* Text shown:
Talend Certification Tips - Tip #001 : Group of Contexts, Contexts & Context Variables

Hi Talend Addicts,

It has been a while since my last blog about Talend :) But I'm back to share more knowledge about this great ETL tool!

In fact I will start a new series discussing about the most important things (Tips) to know for anybody who want to tackle the Talend Open Studio for Data Integration Certification Exam using some concrete examples with screenshots and step by step guidelines.

Let's kick this off with this first blog in a future long series of blogs.

The Tip #001 I want to talk about is the difference between Group of contexts, Contexts & Context Variable. Based on my experience many new people to Talend are confusing those three elements.

First, you need to know that A Group of context is composed of many contexts. In other words, think about the Group of context as the Parent and contexts as Childs.
And Secondly, a Group of context contains many context variables that will have different values depending on the Context.

A picture is worth a thousand words, right?


So as you can see above, if you create a Group of Contexts (in red) you can add to it many Contexts (in green: myContext1, myContext2, ...), and inside each context we can assign different values to the context variables (in blue: myContextVariable1, myContextVariable2, ...)

Ok, you might ask: "why do I care?" 
Let's take a concrete example in a real project.

You are asked by your client to build a Talend job that will migrate some data from point A to point B. Let's say for example from an On-Premise database to a Salesforce Instance. Until this point everything should be okay!

You create your Job and it's working perfectly in you DEV environment:
  • Your On-Premise database is the Production database
  • Your Salesforce Instance is the Dev database (a Salesforce Dev Sandbox to be more accurate)

* Provided information:
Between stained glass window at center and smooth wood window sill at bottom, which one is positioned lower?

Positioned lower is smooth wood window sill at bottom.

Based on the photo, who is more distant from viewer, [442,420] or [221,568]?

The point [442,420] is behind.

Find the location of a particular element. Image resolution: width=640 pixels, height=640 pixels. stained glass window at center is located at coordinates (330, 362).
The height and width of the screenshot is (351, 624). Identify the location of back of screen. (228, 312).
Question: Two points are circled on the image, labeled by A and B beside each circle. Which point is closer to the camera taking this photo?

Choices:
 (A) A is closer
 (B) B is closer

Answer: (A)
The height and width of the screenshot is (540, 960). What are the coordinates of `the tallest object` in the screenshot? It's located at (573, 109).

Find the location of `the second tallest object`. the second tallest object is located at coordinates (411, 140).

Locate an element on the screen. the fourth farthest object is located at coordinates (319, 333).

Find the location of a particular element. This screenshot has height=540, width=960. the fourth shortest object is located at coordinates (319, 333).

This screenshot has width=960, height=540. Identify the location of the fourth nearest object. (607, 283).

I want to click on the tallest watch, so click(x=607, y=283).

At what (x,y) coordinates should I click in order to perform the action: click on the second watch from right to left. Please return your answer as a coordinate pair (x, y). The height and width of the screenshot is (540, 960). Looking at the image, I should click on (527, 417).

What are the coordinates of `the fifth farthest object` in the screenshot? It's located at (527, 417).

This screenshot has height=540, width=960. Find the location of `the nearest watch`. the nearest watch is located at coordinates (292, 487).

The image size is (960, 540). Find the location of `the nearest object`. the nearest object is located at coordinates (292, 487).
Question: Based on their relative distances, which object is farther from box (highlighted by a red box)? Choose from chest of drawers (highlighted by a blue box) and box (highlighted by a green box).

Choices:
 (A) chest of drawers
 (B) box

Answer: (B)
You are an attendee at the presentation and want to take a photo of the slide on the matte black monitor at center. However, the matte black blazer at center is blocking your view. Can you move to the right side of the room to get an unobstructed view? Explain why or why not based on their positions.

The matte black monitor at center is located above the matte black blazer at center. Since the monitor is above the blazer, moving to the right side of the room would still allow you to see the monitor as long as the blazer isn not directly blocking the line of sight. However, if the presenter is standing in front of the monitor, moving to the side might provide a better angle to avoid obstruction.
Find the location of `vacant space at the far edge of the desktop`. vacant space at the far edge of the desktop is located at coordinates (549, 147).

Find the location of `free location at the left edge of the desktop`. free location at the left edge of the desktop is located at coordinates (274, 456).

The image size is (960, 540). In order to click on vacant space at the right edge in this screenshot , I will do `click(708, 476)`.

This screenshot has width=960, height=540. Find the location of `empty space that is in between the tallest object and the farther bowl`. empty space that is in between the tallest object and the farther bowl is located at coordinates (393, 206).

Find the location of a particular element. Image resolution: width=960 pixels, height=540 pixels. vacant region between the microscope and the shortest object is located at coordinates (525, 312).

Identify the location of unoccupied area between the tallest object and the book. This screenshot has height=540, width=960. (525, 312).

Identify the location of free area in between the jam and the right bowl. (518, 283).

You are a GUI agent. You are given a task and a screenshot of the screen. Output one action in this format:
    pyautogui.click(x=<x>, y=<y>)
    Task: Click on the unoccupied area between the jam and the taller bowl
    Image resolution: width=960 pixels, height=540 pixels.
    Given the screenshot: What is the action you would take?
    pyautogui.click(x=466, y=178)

* Questions to answer:
A. According to the Talend tips text, what color marks the Contexts in the picture?
B. Output the passage of the Talend tips text between "A picture is" and "should be okay!", inclusive, copied word for word.

* Answers to the tasks:
A. Green.

B.
A picture is worth a thousand words, right?


So as you can see above, if you create a Group of Contexts (in red) you can add to it many Contexts (in green: myContext1, myContext2, ...), and inside each context we can assign different values to the context variables (in blue: myContextVariable1, myContextVariable2, ...)

Ok, you might ask: "why do I care?" 
Let's take a concrete example in a real project.

You are asked by your client to build a Talend job that will migrate some data from point A to point B. Let's say for example from an On-Premise database to a Salesforce Instance. Until this point everything should be okay!